Cette victoire devrait largement encourager tous les collectifs, reliés entre eux par internet, qui appellent ce samedi à manifester à Londres, Berlin, Francfort, Athènes, Montréal, New York... Selon le réseau 15october.net, qui recense les appels à manifester, des rassemblements sont prévus dans au moins 951 villes à travers 82 pays. Les organisateurs insistent sur le caractère pacifiste du mouvement de protestation. Vendredi, cependant, un groupe d'étudiants a fait irruption dans le centre financier de Milan dans les locaux de la banque Goldman Sachs, sur laquelle se concentre une large part de la colère des indignés.
"Les gens veulent une démocratie véritable"
A Melbourne, en Australie, où a été donné le coup d'envoi de cette journée de mobilisation mondiale, un millier de personnes se sont réunies sur une place du centre-ville. "Les gens veulent une démocratie véritable, ils ne veulent pas que les grandes entreprises influencent leurs représentants politiques. Ils veulent que ces derniers soient comptables de leurs actes. Ils veulent être bien représentés", a dit Nick Carson, porte-parole de OccupyMelbourne.org.

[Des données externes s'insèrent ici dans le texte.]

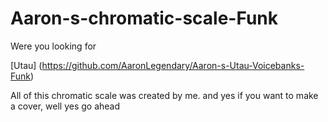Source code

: # Aaron-s-chromatic-scale-Funk
Were you looking for


[Utau] (https://github.com/AaronLegendary/Aaron-s-Utau-Voicebanks-Funk)


All of this chromatic scale was created by me. and yes if you want to make a cover, well yes go ahead
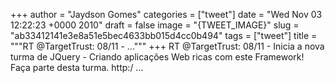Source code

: 
+++
author = "Jaydson Gomes"
categories = ["tweet"]
date = "Wed Nov 03 12:22:23 +0000 2010"
draft = false
image = "{TWEET_IMAGE}"
slug = "ab33412141e3e8a51e5bec4633bb015d4cc0b494"
tags = ["tweet"]
title = """RT @TargetTrust: 08/11 - ..."""
+++
RT @TargetTrust: 08/11 - Inicia a nova turma de JQuery - Criando aplicações Web ricas com este Framework! Faça parte desta turma. http:/ ...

Dans des villes comme Londres ou Athènes, théâtres de récentes émeutes, les forces de police sont sur les dents. D'autant que nul ne peut anticiper l'ampleur de la mobilisation qui s'appuie largement sur les réseaux sociaux. "Pour nous, le moment est venu de nous unir, pour eux, le moment est venu de nous écouter. Peuples du monde entier, levez-vous !", proclame le site United for #GlobalChange (ensemble pour un changement global). "Nous ne sommes pas des marchandises entre les mains des politiciens et des banquiers qui ne nous représentent pas. Nous allons manifester pacifiquement, débattre et nous organiser jusqu'à obtenir le changement mondial que nous voulons", poursuit cette coordination virtuelle. Spyro, un Britannique de 28 ans très actif dans la préparation du rassemblement prévu samedi à Londres sous la bannière "Occupy the Stock Exchange", résume les raisons de ce mouvement global de colère contre "le système financier". Les banques, rappelle-t-il, ont été renflouées sur fonds publics, mais les pratiques des bonus et des stock-options sont restées inchangées tandis que les Etats, sous l'oeil des marchés et des agences de notation, engageaient des politiques d'austérité et que le chômage, en particulier chez les jeunes, augmentait. "Partout dans le monde, nous disons que cela suffit", poursuit-il.
Trois ans après la chute de Lehman Brothers, emporté par l'éclatement de la bulle des crédits "subprime", et après les plans de soutien et de relance financés par la puissance publique, les pays occidentaux, notamment dans la zone euro, vivent désormais au rythme des plans de rigueur et des cures d'austérité. "Ce qui se passe aujourd'hui en Grèce, c'est le cauchemar qui attend d'autres pays à l'avenir. La solidarité est l'arme des peuples", écrit le groupe Démocratie réelle, qui appelle à manifester samedi dans le centre d'Athènes, sur la place Syntagma. D'Athènes à New York, les revendications restent assez générales, elles visent les 1% de la population accusées de concentrer l'essentiel des richesses, elles accusent les gouvernements élus d'être sourds à cette colère. Mais l'efficacité de cette mobilisation reste à démontrer. "Il y a plus de sympathisants que de personnes qui manifestent réellement", souligne Mary Bossis, professeur à l'université grecque du Pirée. En dépit des situations de désespoir créées par les mesures d'austérité, ajoute-t-elle, il semble que l'étincelle qui lancerait un mouvement durable fait défaut. "S'ils se font entendre dans tous les pays tourmentés par les crises économiques et financières, il est difficile de mesurer le poids exact de leurs protestations, leur capacité d'entraînement et l'efficacité de leur révolte sur les choix des gouvernants", écrit Dominique Quinio, du quotidien français La Croix qui consacre un dossier au sujet.